Health Benefits with Eggs

Eggs are cheap and  nutritious, containing vitamins, healthy fats, trace nutrients, minerals, and  proteins. They also   have relatively few calories. But, as with most foods, some ways of cooking and eating them are healthier than others. While they can be eaten raw and many people do, cooking them destroys any potentially dangerous bacteria and makes them safer for consumption and some of their nutrients like protein become more easily digestible. Eggs also contain the important nutrient biotin (known too as vitamin B7 or vitamin H) used in fat and sugar metabolism. Biotin helps with hair and nail health and is only activated and absorbed when fully cooked. It cannot be digested in the body when eating raw eggs because a protein in the egg whites called avidin binds to it.  But when the eggs are cooked, the avidin binds less to the biotin making the latter easier to absorb by the body.

Cooking eggs at high heat for long periods of time however can result in the reduction of some nutrients like vitamin A and antioxidants. When eggs are baked they can lose over 60% of their vitamin D content compared to 18% when they are fried or boiled for a shorter period of time. Shorter cooking times preserves more of the nutrients overall.  

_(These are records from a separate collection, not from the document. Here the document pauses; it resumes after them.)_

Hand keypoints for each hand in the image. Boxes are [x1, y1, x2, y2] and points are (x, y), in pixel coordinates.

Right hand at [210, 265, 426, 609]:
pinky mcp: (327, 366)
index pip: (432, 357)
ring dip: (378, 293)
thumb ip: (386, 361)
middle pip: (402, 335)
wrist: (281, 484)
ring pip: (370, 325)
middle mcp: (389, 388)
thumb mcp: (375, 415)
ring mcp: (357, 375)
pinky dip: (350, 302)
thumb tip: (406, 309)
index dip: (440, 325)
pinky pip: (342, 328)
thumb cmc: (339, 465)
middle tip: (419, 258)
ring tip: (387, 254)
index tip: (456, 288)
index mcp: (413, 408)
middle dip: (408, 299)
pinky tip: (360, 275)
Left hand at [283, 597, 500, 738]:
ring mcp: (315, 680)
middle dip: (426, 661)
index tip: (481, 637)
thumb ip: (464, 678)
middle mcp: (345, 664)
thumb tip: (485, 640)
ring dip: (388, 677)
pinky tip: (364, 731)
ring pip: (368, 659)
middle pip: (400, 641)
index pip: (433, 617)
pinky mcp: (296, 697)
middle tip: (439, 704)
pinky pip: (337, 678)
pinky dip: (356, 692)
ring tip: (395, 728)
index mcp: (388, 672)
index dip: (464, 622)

Egg yolks are high in cholesterol and large eggs can contain over 200 mgs of cholesterol which is about 70% of the recommended daily intake of 300 mgs per day. When eggs are cooked at high temperatures however, the cholesterol may become oxidized and produce compounds known as oxysterols which have been linked to an increased risk of heart disease and are therefore a concern. Oxidized cholesterol is also found in commercially fried foods like chicken, fish, and French fries. Cholesterol that is oxidized in the body is considered more harmful than oxidized cholesterol that is consumed as in the case of eggs. The good news is that studies have not linked eating eggs to an increased risk of heart disease in healthy people. According to nutritionist Kris Gunnars of Authority Nutrition, eggs contain ‘good’ cholesterol and reduce ‘bad’ cholesterol, meaning that dietary cholesterol does not negatively impact on blood cholesterol levels.

There are many ways of eating eggs. They can be baked, fried, scrambled, boiled, poached, and made into an omelette. To get the most benefit out of eating them the following suggestions are recommended.

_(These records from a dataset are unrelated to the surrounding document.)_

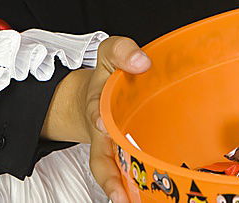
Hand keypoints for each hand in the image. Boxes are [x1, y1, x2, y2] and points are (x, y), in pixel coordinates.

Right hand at [42, 36, 150, 202]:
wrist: (96, 93)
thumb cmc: (109, 75)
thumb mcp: (110, 53)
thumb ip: (122, 51)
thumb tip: (141, 61)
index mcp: (97, 102)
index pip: (96, 109)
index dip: (99, 117)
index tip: (103, 124)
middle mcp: (100, 129)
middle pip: (99, 155)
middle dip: (108, 173)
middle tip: (118, 191)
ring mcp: (109, 146)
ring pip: (109, 171)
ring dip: (117, 187)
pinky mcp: (122, 154)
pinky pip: (123, 174)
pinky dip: (130, 188)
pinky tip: (143, 199)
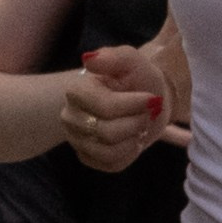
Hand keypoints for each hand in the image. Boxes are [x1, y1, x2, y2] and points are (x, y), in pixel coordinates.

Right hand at [65, 42, 172, 169]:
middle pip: (107, 133)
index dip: (134, 105)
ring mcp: (77, 139)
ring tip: (139, 125)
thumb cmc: (137, 78)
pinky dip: (130, 153)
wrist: (146, 98)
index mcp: (77, 90)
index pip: (105, 108)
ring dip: (133, 138)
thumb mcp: (133, 61)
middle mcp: (70, 116)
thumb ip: (114, 57)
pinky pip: (112, 165)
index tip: (151, 98)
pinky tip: (133, 139)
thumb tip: (89, 59)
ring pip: (108, 153)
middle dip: (136, 123)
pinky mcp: (88, 157)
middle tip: (146, 112)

  1. For weight watchers trying to cut down on calories, poached or boiled eggs are the way to go. They contain less calories than fried or scrambled eggs and omelets. If the eggs are being poached then the yolks should be fully cooked so as to get the nutritional benefits of the biotin they contain. When eggs are boiled the cholesterol is not damaged as the yolk is not exposed to air. Both forms of cooking eggs offer a low-carb, high protein alternative.
  2. Combine the eggs with vegetables as they complement each other well. Mixing vegetables into an omelette or scrambled eggs makes a nutritious meal. Or the eggs can be cooked in the other ways mentioned with the vegetables as a side dish. If scrambling eggs, use small amounts of oil and eat them as soon as they are ready. If they are left for a while before being eaten, the cholesterol in the yolks may be damaged as alluded to in point 1).
  3. Use organic or pasture-raised eggs if possible as they are nutritionally superior to caged and conventionally produced eggs.
  4. While the fat found in yolks is not detrimental to health, some people may want to avoid them if they are consuming other high-fat foods on a regular basis. Egg whites (without the yolk) contain no fat and offer a solution in these instances. However the flip side of this is that they contain no nutrition as all the vitamins and minerals in eggs are contained in the yolks according to nutritionist Brian St. Pierre.
  5. Avoid over-cooking them so as to preserve as many of the nutrients as possible and avoid oxidized cholesterol.
  6. For fried eggs, use oils that remain stable at high temperatures and do not oxidize easily to form damaging free radicals. Healthier choices include extra virgin olive oil, coconut oil, and butter for high heat cooking.

In conclusion, the healthy way to eat eggs is to use shorter and lower heat cooking methods to preserve as many of the nutrients as possible and to limit the oxidation of cholesterol. Poached and boiled eggs are the healthiest alternatives but the other methods of cooking them offer nutritional benefits as well.